Go through the entries below and print, exactly, the lines starting at the one with "(IHC) histopathology image" and ending at the one with "non-Hodgkin's type, Low", keeping both ends and no others.
________________
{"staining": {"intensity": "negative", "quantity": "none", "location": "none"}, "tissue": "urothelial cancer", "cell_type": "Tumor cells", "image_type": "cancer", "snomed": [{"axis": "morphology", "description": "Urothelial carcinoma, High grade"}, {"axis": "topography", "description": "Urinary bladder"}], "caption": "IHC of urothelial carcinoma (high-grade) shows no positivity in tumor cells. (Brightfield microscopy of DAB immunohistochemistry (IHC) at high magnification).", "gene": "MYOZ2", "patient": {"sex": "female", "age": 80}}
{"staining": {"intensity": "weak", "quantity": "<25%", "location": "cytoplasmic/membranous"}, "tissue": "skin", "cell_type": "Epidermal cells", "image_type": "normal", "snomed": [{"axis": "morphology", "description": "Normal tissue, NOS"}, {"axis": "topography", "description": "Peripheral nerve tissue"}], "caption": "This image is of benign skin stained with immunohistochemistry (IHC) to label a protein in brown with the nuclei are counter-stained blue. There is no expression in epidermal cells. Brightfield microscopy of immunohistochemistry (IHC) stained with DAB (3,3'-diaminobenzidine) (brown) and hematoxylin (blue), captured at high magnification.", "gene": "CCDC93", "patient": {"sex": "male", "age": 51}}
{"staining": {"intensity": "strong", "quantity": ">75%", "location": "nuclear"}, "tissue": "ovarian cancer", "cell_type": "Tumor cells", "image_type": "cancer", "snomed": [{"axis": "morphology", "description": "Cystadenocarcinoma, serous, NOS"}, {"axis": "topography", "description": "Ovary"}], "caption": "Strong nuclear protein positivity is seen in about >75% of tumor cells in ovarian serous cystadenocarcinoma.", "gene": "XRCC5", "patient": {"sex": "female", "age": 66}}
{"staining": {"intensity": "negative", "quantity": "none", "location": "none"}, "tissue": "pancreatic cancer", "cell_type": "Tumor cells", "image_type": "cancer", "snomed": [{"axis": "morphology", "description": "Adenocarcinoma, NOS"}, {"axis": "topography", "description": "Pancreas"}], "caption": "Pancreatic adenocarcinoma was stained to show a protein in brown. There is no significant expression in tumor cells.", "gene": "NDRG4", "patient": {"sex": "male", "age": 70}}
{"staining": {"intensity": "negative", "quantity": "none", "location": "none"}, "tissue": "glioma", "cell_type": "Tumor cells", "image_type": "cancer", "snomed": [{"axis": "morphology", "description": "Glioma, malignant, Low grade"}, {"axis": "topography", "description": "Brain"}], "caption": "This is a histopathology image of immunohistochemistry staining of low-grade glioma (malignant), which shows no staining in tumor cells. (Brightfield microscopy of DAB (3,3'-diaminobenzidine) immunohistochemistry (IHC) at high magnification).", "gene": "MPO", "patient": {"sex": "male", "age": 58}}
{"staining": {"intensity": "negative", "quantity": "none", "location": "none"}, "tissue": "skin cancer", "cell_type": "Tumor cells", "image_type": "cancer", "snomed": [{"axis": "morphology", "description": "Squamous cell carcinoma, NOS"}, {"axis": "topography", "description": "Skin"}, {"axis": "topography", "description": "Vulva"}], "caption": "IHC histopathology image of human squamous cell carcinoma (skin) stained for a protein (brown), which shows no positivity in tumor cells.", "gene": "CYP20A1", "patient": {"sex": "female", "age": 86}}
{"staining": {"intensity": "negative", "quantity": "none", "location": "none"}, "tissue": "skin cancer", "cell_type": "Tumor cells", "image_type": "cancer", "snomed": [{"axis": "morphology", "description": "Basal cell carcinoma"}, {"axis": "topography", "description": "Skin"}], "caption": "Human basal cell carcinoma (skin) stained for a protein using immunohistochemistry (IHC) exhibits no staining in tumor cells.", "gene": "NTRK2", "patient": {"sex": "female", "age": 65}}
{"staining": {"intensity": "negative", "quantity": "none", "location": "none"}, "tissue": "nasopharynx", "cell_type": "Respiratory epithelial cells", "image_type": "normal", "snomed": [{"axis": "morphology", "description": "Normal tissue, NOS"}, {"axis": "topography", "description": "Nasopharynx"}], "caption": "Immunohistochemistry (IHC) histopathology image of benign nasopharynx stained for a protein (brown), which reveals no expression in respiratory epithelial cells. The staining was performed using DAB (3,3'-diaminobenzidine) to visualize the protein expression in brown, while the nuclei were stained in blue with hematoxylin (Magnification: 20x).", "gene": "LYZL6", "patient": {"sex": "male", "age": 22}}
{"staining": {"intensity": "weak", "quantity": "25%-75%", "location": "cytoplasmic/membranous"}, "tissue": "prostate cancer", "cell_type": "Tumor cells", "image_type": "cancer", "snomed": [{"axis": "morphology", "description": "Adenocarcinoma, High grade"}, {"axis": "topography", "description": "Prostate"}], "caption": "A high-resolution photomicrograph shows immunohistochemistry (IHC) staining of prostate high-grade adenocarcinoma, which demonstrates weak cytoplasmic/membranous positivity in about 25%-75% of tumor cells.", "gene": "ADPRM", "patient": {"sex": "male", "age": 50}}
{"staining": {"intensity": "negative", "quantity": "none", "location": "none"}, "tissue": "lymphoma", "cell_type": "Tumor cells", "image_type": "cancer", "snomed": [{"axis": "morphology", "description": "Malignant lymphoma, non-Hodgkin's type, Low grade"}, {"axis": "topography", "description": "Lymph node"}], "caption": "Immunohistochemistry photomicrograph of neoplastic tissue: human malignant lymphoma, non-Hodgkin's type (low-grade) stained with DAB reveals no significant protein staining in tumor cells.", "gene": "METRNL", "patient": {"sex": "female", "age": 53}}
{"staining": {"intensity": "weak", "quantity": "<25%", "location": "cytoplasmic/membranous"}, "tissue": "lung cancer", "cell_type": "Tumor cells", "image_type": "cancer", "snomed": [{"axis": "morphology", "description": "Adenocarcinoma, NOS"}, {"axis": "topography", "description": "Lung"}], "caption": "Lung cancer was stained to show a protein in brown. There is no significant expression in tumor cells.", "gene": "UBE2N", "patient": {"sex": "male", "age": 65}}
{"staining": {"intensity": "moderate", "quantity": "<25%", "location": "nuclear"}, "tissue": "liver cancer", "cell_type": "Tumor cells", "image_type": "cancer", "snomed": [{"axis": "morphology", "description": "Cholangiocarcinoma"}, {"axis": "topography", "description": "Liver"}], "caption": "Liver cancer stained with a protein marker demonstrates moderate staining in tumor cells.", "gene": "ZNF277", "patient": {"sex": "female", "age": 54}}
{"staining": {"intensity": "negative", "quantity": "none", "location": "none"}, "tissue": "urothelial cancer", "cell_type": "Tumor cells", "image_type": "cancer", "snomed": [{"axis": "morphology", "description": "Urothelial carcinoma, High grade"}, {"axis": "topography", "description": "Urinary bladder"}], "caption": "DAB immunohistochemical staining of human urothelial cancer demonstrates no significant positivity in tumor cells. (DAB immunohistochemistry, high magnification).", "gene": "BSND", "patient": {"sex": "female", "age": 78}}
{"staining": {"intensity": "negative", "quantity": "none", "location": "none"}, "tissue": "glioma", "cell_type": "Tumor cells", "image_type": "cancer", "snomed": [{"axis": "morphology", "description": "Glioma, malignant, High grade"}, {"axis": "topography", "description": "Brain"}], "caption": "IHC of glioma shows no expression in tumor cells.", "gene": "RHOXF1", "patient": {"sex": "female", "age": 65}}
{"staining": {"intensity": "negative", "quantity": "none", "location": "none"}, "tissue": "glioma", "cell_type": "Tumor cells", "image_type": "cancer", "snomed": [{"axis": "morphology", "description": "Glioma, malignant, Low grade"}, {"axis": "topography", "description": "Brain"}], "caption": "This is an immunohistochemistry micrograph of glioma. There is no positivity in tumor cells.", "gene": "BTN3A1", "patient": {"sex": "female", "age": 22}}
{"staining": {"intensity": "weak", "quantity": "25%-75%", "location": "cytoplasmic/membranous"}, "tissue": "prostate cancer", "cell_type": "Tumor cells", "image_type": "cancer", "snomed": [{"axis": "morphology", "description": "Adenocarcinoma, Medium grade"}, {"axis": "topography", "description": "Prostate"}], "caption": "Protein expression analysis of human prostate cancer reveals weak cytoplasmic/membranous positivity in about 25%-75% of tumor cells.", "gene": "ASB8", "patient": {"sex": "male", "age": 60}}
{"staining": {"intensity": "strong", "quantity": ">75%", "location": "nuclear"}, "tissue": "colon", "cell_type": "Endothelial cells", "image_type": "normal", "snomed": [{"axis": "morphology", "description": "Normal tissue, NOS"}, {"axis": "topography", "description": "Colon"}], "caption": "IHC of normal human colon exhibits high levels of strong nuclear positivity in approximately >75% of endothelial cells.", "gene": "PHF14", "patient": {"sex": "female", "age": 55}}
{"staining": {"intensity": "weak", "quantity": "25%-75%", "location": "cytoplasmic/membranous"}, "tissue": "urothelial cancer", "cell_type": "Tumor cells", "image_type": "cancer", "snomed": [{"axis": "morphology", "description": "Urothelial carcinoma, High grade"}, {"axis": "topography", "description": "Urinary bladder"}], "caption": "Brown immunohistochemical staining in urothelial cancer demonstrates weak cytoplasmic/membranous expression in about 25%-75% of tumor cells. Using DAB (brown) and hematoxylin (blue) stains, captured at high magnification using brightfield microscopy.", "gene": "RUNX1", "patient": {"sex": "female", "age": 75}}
________________
**EXPECTED OUTPUT**:
{"staining": {"intensity": "negative", "quantity": "none", "location": "none"}, "tissue": "nasopharynx", "cell_type": "Respiratory epithelial cells", "image_type": "normal", "snomed": [{"axis": "morphology", "description": "Normal tissue, NOS"}, {"axis": "topography", "description": "Nasopharynx"}], "caption": "Immunohistochemistry (IHC) histopathology image of benign nasopharynx stained for a protein (brown), which reveals no expression in respiratory epithelial cells. The staining was performed using DAB (3,3'-diaminobenzidine) to visualize the protein expression in brown, while the nuclei were stained in blue with hematoxylin (Magnification: 20x).", "gene": "LYZL6", "patient": {"sex": "male", "age": 22}}
{"staining": {"intensity": "weak", "quantity": "25%-75%", "location": "cytoplasmic/membranous"}, "tissue": "prostate cancer", "cell_type": "Tumor cells", "image_type": "cancer", "snomed": [{"axis": "morphology", "description": "Adenocarcinoma, High grade"}, {"axis": "topography", "description": "Prostate"}], "caption": "A high-resolution photomicrograph shows immunohistochemistry (IHC) staining of prostate high-grade adenocarcinoma, which demonstrates weak cytoplasmic/membranous positivity in about 25%-75% of tumor cells.", "gene": "ADPRM", "patient": {"sex": "male", "age": 50}}
{"staining": {"intensity": "negative", "quantity": "none", "location": "none"}, "tissue": "lymphoma", "cell_type": "Tumor cells", "image_type": "cancer", "snomed": [{"axis": "morphology", "description": "Malignant lymphoma, non-Hodgkin's type, Low grade"}, {"axis": "topography", "description": "Lymph node"}], "caption": "Immunohistochemistry photomicrograph of neoplastic tissue: human malignant lymphoma, non-Hodgkin's type (low-grade) stained with DAB reveals no significant protein staining in tumor cells.", "gene": "METRNL", "patient": {"sex": "female", "age": 53}}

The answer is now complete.